NYC Opera announces 1st full season after bankruptcy

Composer Tobias Picker has been commissioned to compose “American Venus” for the New York City Opera’s 75th anniversary in 2019. The opera will be based on Audrey Munson, an early 20th century figure considered by some to be the first U.S. supermodel.

NEW YORK – The revived New York City Opera announced its first full season after its emergence from bankruptcy, planning 28 performances of six works in 2016-17 that include the U.S. debut of Antonio de Literes’ “Los Elementos” and area premieres of Peter Eotvos’ “Angels in America” and Tobin Stokes’ “Fallujah.”

In addition, Tobias Picker has been commissioned to compose “American Venus” for the company’s 75th anniversary in 2019. The opera will be based on Audrey Munson, an early 20th century figure considered by some to be the first U.S. supermodel.

Next season, announced Tuesday, will open Sept. 8 with a double bill that will include the New York premiere of Rachmaninoff’s “Aleko” in a pairing with Leoncavallo’s “Pagliacci.” Both debuted in May 1892.

The schedule will include Bernstein’s “Candide” and Respighi’s rarely performed “La Campana Sommersa (The Sunken Bell).” Four of the works will be at Jazz at Lincoln Center, with “Los Elementos” at Harlem Stage and “Fallujah” at a site to be announced.

General director Michael Capasso said the company’s niche, at least in the next few years, will be largely to perform rarities.

“The void is something City Opera always filled in its earlier years,” he said.

“Fallujah,” about a Marine who returned from the Iraq war, had its world premiere this March at the Long Beach Opera and will come to New York in November. “Candide” will be directed in a new staging next January by Harold Prince, who also was in charge of the work’s first expanded opera house production at City Opera in 1982.

“La Campana Sommersa,” given its U.S. premiere by the Metropolitan Opera in 1928, will be performed starting March 31, followed in May by the early 18th century “Los Elementos” and in June by “Angels,” based on the Tony Kushner play and first seen at Paris’ Théâtre du Châtelet in 2004.

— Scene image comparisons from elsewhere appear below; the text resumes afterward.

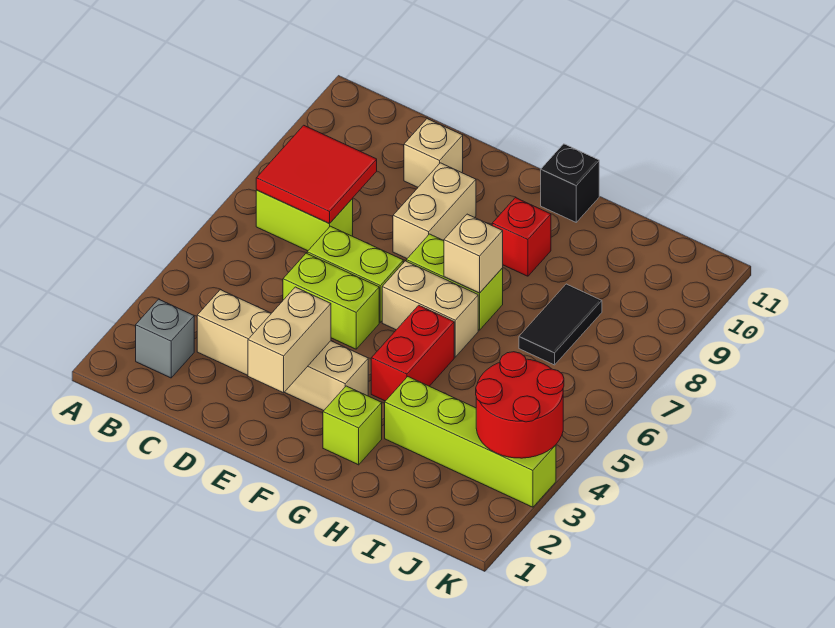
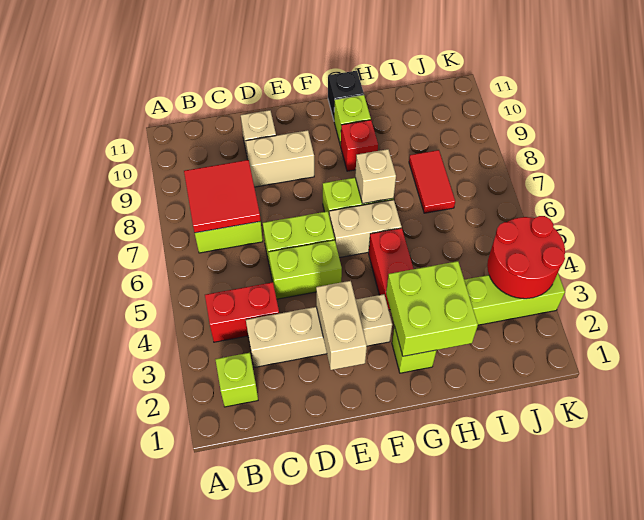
grey 1x1 brick [136,299,194,378] -> lime 1x1 brick [215,353,258,407]
none -> red 1x2 brick [205,282,279,342]
tan 1x2 brick [393,163,476,258] -> tan 1x2 brick turned to [246,130,314,187]
none -> lime 2x2 brick [386,261,478,356]
none -> lime 1x1 brick [334,95,371,146]
black 1x2 tile [519,284,602,365] -> red 1x2 tile [409,150,455,213]

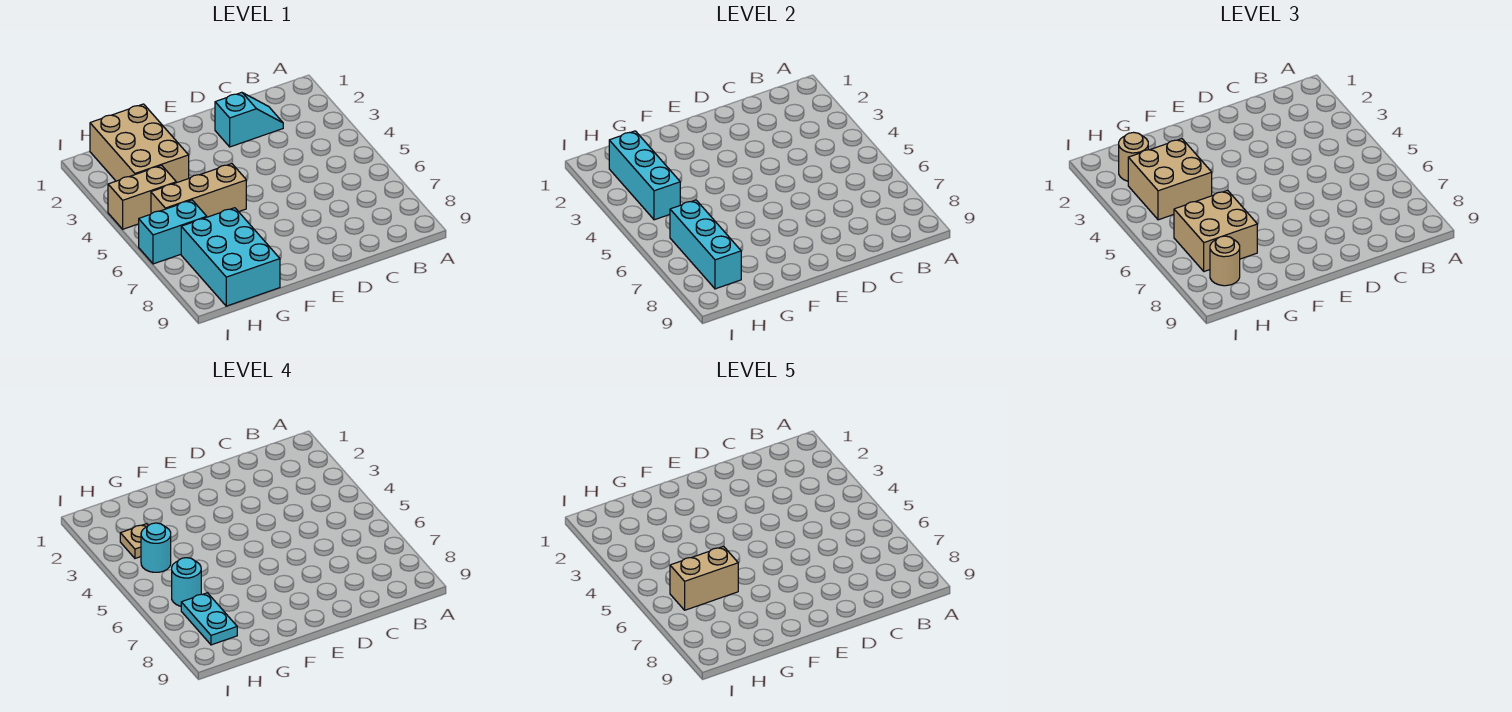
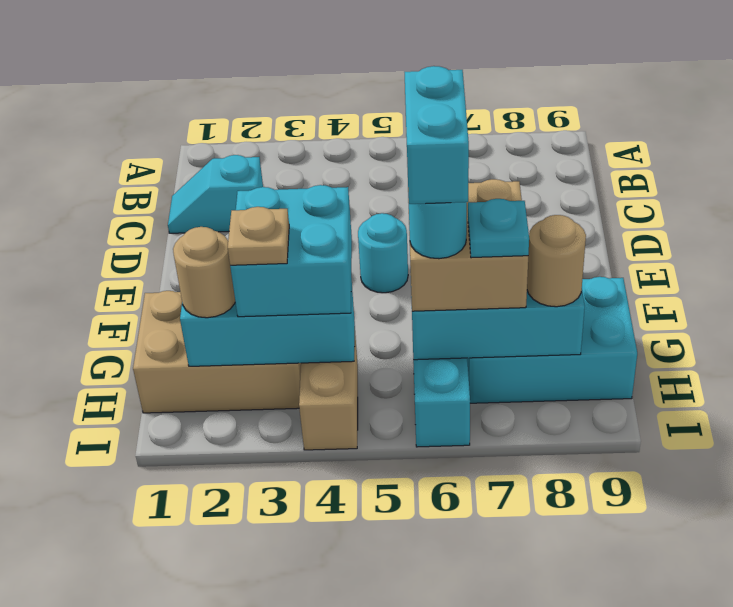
cyan 1x2 slope [215,92,283,147] -> cyan 1x2 slope turned to [168,155,263,233]
tan 1x3 brick [151,164,246,217] -> none
tan 2x2 brick [1128,139,1212,220] -> cyan 2x2 brick [230,185,352,317]
tan 1x2 brick [670,546,738,610] -> cyan 1x2 brick [405,66,469,204]
cyan 1x1 round brick [141,523,171,572] -> cyan 1x1 round brick moved to [358,213,408,293]
cyan 1x2 plate [181,593,237,645] -> cyan 1x1 plate [468,199,529,258]

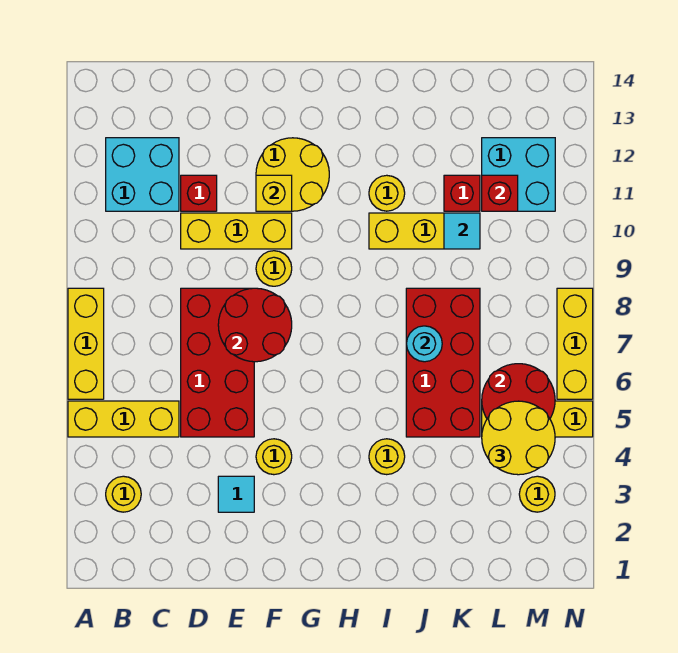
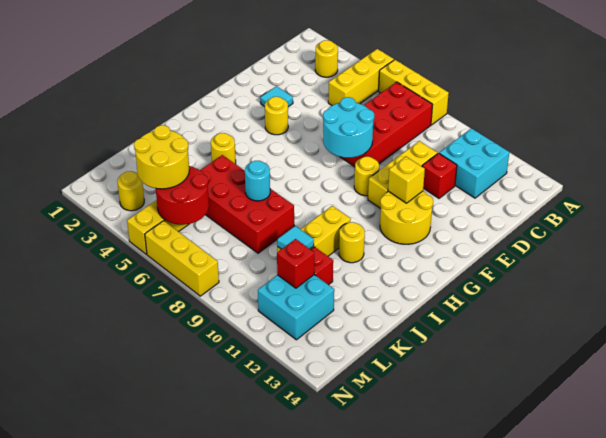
red 2x4 brick [181,288,254,437] -> red 2x4 brick turned to [341,82,433,167]
red 2x2 round brick [218,288,292,362] -> cyan 2x2 round brick [323,97,374,158]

After filing for bankruptcy in 2013, the company emerged in January under Capasso with a 12-performance season that already has included Puccini’s “Tosca” and Stewart Wallace’s “Hopper’s Wife.” There are performances in June of Daniel Catan’s “Florencia en el Amazonas.”

Capasso said the budget for next season is $6.5 million and the company had hired a director of development. His 2017-18 plans likely will include six or seven stagings.

“I’d like to say we could increase by a production, but I don’t know,” he said. “’16-17 will give us an idea of what the public will support, what the fundraising is going to be.”